TASK DETAILS >>
Extract every line of the entries below word for word, omitting the pictures.
+++
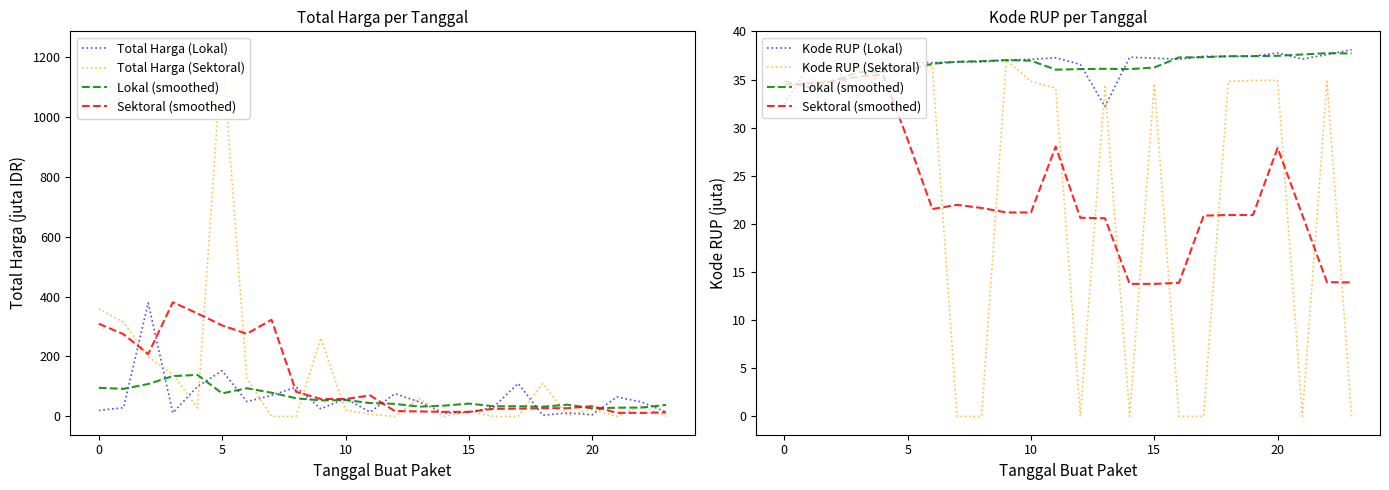

Which series has the largest total across all categories?

Total Harga (Sektoral)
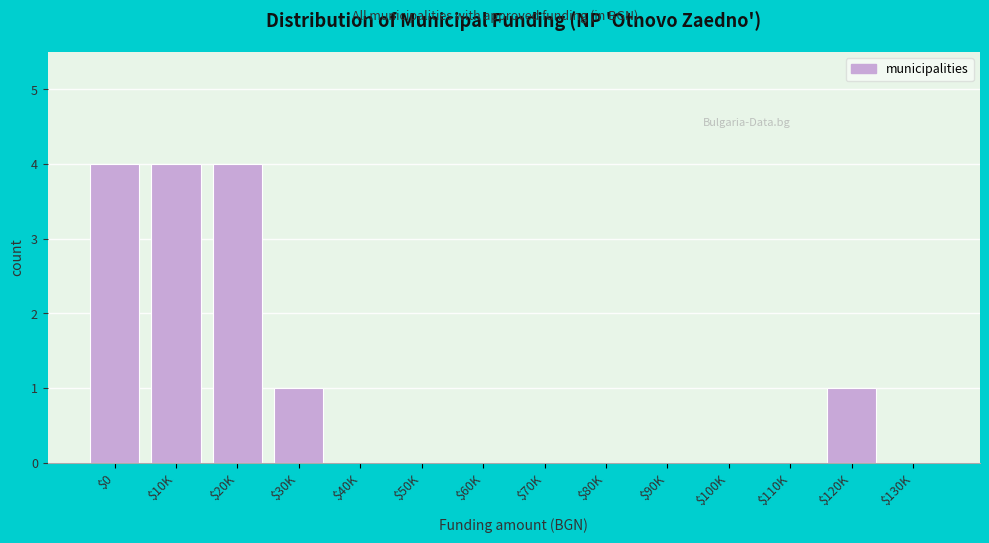

The value at $0 is 4. True or false?

True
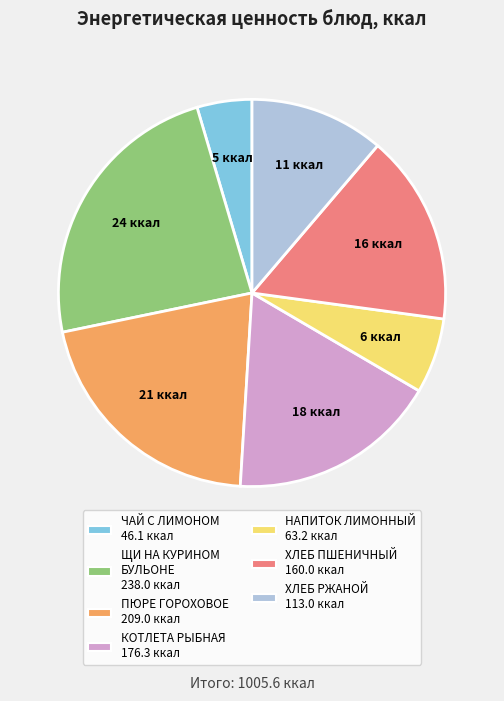

How many segments does this pie chart have?

7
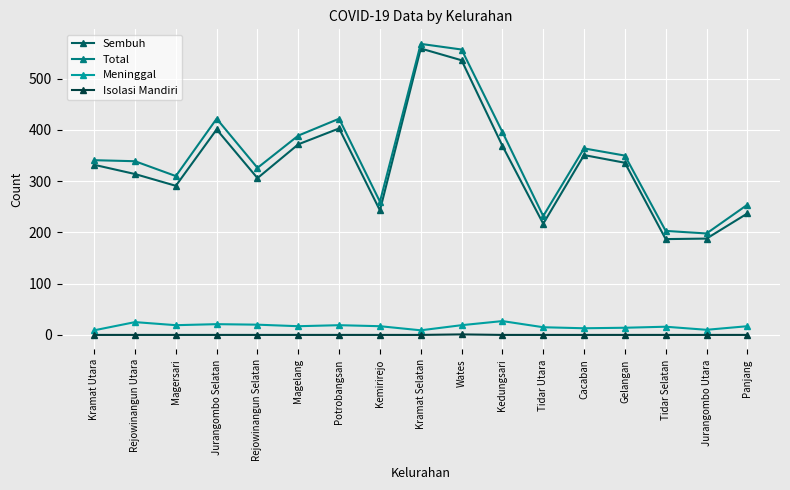

What is the difference between the maximum and minimum values in the Total series?

370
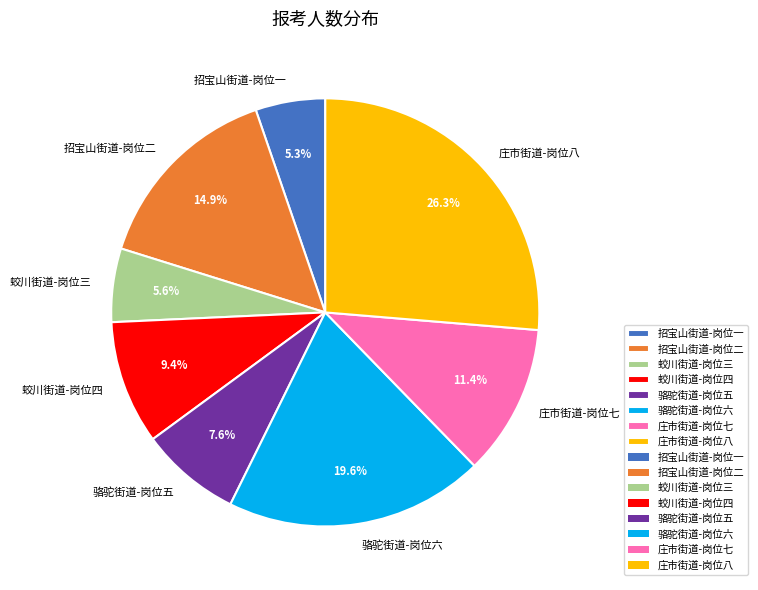

Is it true that 庄市街道-岗位八 is 37% of the pie?

False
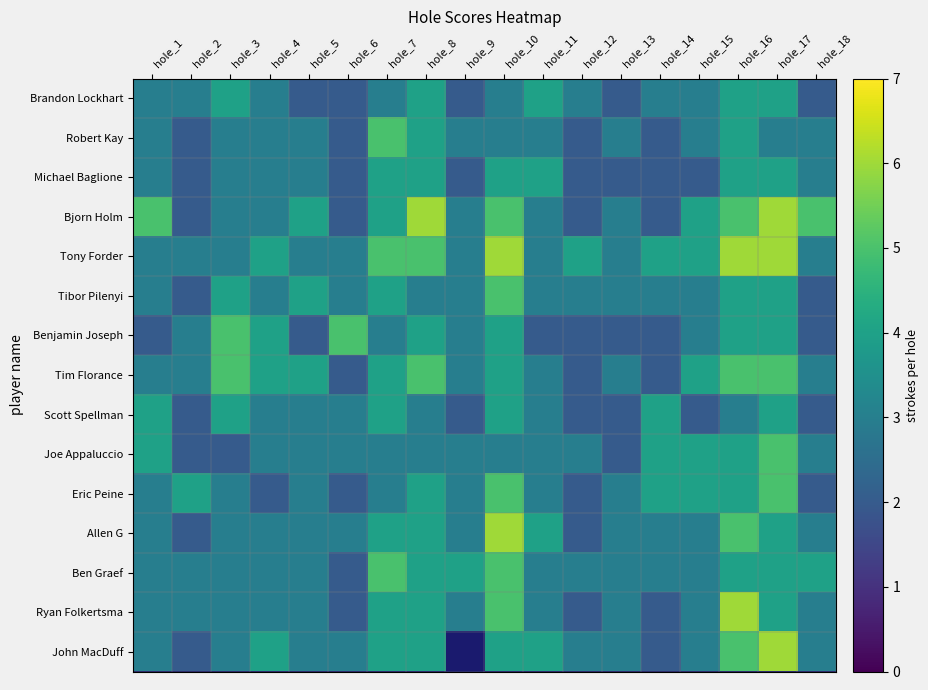

The value of Robert Kay at hole_13 is 3.0. True or false?

True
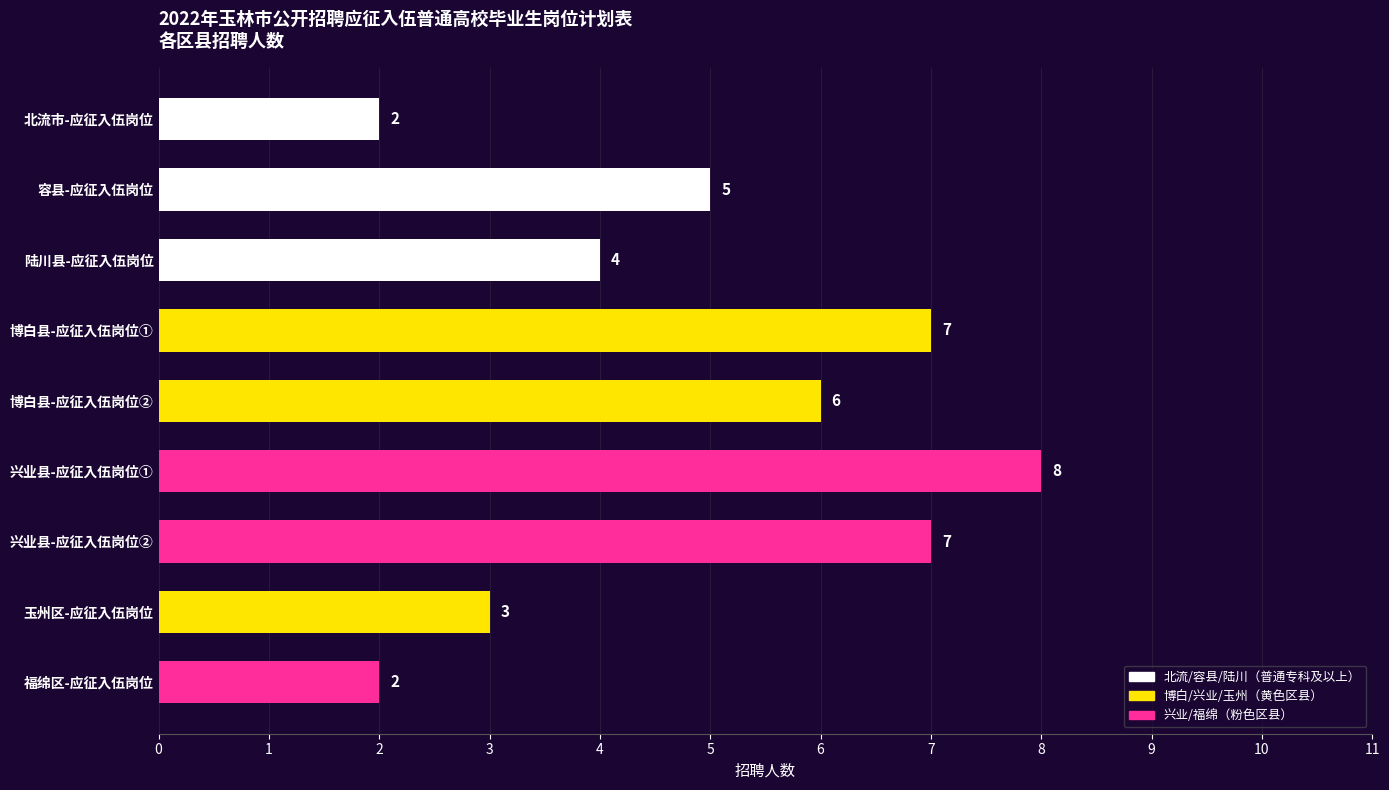

How many distinct data groups are displayed?

1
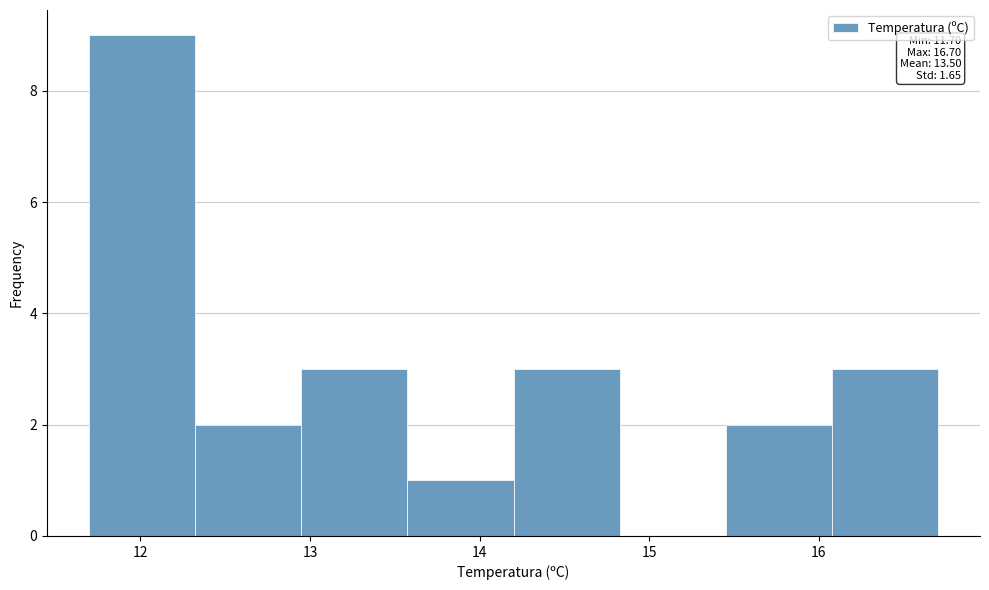

Over which range of the x-axis is the bar tallest?

11.7 to 12.3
+++
TASK RESULT >>
Which series has the largest total across all categories?

Total Harga (Sektoral)

The value at $0 is 4. True or false?

True

How many segments does this pie chart have?

7

What is the difference between the maximum and minimum values in the Total series?

370

Is it true that 庄市街道-岗位八 is 37% of the pie?

False

The value of Robert Kay at hole_13 is 3.0. True or false?

True

How many distinct data groups are displayed?

1

Over which range of the x-axis is the bar tallest?

11.7 to 12.3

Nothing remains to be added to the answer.